[[ Given records open ]]

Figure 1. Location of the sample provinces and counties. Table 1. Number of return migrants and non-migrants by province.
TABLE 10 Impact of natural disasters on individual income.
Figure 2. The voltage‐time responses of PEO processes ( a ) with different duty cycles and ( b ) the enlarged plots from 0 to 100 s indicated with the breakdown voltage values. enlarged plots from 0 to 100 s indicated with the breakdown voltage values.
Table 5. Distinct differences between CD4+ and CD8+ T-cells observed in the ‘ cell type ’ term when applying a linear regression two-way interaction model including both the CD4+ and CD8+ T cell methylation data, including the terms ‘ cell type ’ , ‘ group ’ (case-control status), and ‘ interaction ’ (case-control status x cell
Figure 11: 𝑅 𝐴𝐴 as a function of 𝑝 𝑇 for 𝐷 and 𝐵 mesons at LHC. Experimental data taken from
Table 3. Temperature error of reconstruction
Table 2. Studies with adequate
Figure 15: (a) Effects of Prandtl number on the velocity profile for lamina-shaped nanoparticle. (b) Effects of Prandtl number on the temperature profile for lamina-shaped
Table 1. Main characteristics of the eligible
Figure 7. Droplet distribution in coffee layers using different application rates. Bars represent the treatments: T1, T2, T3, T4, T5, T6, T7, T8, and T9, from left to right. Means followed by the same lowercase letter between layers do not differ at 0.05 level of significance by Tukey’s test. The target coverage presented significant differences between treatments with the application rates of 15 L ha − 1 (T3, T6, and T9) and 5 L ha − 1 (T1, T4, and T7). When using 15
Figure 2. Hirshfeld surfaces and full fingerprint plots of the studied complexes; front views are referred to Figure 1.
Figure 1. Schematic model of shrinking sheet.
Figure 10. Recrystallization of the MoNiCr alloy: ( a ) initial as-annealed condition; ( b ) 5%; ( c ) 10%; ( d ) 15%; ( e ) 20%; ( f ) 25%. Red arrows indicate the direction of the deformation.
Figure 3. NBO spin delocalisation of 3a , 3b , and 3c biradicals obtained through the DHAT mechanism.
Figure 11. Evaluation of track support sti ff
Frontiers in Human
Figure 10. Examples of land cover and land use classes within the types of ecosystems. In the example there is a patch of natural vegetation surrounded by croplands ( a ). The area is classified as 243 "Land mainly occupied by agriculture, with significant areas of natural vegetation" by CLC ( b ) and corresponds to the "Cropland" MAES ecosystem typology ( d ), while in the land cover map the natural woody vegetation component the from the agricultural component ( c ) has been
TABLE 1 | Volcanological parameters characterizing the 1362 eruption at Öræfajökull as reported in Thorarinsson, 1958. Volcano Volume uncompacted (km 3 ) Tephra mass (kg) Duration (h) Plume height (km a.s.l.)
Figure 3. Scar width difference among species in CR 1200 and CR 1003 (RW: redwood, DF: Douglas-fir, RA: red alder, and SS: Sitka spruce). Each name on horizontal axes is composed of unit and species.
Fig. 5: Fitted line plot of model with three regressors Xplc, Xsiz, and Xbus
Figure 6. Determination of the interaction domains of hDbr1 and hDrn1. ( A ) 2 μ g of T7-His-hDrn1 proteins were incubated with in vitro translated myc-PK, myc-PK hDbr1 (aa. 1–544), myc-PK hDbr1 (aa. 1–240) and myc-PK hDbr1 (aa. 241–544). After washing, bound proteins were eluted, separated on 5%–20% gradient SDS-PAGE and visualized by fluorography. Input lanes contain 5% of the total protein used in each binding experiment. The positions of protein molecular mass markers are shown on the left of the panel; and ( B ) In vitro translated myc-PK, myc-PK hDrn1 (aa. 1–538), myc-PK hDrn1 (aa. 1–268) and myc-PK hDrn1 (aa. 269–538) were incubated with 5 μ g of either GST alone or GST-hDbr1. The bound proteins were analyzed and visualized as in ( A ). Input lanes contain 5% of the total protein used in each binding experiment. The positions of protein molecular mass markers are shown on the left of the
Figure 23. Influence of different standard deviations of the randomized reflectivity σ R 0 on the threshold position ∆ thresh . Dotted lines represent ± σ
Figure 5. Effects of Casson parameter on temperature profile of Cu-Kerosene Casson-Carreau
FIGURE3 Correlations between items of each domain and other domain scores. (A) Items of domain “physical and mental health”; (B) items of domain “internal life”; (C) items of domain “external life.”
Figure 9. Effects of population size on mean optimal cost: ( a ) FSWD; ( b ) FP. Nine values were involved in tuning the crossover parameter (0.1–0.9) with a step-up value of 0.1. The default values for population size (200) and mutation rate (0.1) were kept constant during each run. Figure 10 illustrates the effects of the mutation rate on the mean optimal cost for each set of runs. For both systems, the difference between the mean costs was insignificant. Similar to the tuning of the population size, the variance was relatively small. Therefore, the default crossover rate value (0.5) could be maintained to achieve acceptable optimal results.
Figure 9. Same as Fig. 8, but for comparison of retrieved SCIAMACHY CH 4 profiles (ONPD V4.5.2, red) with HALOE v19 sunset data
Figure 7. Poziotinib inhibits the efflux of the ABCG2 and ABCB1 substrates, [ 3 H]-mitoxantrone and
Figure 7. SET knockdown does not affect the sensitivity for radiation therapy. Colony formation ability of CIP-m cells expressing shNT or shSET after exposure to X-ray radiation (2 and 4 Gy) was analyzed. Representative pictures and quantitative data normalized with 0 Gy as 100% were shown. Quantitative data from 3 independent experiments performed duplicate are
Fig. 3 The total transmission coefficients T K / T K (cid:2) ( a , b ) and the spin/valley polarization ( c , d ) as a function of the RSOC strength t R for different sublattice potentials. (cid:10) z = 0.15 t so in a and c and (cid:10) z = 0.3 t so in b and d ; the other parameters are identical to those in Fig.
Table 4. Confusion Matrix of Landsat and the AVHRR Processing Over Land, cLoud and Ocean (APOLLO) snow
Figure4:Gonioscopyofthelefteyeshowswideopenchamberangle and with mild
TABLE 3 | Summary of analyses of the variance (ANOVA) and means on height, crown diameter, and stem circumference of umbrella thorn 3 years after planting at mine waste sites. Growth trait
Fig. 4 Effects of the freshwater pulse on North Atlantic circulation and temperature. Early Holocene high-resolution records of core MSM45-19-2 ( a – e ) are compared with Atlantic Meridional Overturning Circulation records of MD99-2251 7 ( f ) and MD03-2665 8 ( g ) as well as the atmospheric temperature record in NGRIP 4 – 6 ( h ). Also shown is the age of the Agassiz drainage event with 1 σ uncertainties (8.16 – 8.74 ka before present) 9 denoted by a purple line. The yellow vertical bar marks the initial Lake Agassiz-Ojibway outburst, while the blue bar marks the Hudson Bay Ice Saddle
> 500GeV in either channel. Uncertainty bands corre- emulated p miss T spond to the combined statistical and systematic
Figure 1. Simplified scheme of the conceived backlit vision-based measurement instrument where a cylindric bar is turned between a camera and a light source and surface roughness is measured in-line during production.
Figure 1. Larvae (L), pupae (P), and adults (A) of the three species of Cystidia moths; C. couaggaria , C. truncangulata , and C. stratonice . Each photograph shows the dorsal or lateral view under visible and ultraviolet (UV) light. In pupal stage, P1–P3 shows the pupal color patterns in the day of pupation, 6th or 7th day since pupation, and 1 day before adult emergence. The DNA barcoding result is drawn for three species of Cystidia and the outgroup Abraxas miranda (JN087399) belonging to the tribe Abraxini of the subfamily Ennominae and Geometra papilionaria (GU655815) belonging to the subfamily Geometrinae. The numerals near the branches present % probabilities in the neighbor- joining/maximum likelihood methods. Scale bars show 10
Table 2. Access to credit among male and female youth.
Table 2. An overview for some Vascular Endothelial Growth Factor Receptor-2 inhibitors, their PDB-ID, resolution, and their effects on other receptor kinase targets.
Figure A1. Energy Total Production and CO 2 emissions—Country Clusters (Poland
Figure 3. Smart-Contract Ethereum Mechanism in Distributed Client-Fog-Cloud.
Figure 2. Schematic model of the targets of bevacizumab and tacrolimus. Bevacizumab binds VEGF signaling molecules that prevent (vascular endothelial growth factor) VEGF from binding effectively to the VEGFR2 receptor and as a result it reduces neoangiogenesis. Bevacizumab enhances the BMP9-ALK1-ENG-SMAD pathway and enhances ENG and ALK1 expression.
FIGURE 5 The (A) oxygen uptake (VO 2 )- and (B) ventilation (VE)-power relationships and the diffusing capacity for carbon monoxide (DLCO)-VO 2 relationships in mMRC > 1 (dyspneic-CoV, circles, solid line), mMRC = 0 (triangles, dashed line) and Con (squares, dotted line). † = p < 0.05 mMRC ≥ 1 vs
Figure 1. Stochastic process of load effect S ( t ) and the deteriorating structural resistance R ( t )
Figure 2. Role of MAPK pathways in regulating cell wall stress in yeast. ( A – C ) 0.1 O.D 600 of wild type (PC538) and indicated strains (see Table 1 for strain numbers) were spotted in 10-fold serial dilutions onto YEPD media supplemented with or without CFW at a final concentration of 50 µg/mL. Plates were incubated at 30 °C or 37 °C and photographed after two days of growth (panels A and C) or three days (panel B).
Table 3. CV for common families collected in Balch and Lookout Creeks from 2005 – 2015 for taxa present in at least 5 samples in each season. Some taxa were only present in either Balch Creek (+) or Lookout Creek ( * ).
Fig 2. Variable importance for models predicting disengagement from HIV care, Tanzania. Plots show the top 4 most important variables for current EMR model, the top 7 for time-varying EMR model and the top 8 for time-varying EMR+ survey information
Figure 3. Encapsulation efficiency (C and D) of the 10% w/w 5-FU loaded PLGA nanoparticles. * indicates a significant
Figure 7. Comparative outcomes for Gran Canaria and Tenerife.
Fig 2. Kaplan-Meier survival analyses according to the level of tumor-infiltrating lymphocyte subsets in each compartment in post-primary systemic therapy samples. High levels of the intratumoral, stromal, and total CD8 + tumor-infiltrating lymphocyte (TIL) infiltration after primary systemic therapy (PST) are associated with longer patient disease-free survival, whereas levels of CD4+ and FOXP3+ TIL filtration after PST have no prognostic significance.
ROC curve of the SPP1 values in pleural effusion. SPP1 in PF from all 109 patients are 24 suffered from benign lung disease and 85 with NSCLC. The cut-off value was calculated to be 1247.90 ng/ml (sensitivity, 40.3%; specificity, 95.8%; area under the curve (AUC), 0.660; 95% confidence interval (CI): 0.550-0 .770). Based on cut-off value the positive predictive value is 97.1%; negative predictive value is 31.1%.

[[ Given records closed ]]

_Exercise objective_
When you reach the line containing "Figure4:Gonioscopyofthelefteyeshowswideopenchamberangle and with" in the data above, start copying exactly, and stop after the line containing "TABLE 3 | Summary".

_Solution for this problem_
Figure4:Gonioscopyofthelefteyeshowswideopenchamberangle and with mild
TABLE 3 | Summary of analyses of the variance (ANOVA) and means on height, crown diameter, and stem circumference of umbrella thorn 3 years after planting at mine waste sites. Growth trait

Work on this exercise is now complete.